The combination of lower inflation and continued economic strength has raised hopes that the Fed can slow the economy enough to achieve a so-called soft landing, or to rein in inflation without triggering a recession.


recruitment sign
Although the number of monthly job openings has decreased significantly from its peak of 12.2 million in March 2022, it remains at a high level. Reuters

Some economists have suggested there is no need for a landing at all, and the economy can continue to grow steadily even as inflation falls.

However, inflation progress has stalled recently.
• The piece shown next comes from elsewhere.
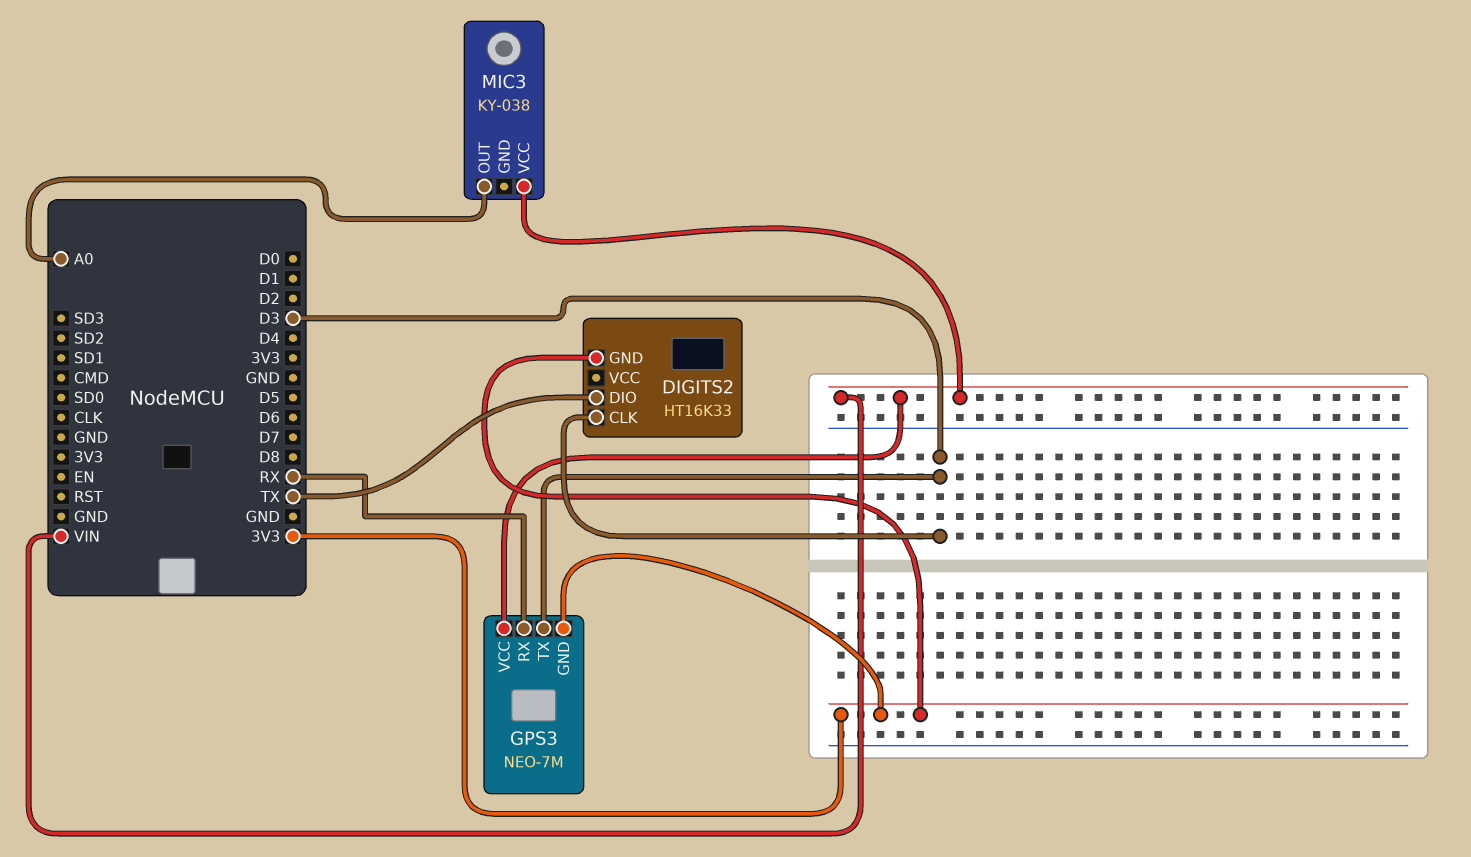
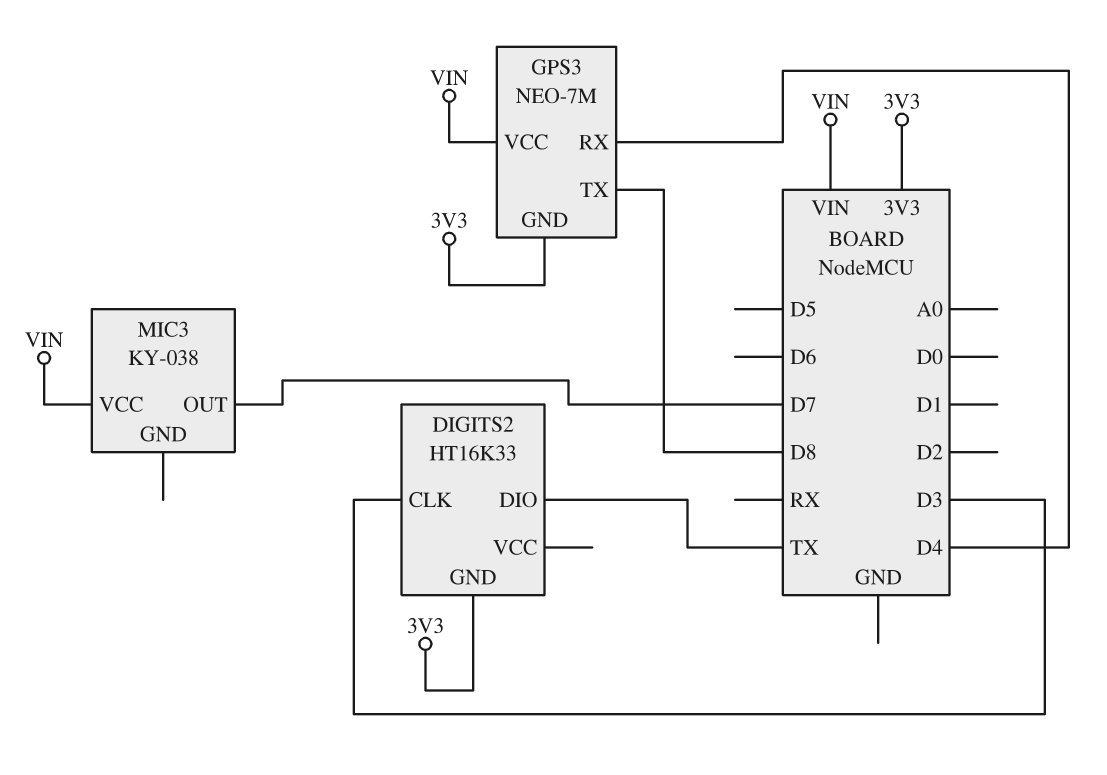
GPS3 pin RX: RX -> D4
GPS3 pin TX: D3 -> D8
MIC3 pin OUT: A0 -> D7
On a month-on-month basis, the consumer price inflation rate has not declined since October.

Also, on a year-on-year basis, it remains well above the Fed’s 2% target.

The Fed has signaled it expects three policy changes and rate cuts this year.

However, given the disappointing inflation data, the central bank does not appear to be in a hurry to get started. expected to leave interest rates unchanged at Wednesday’s meeting.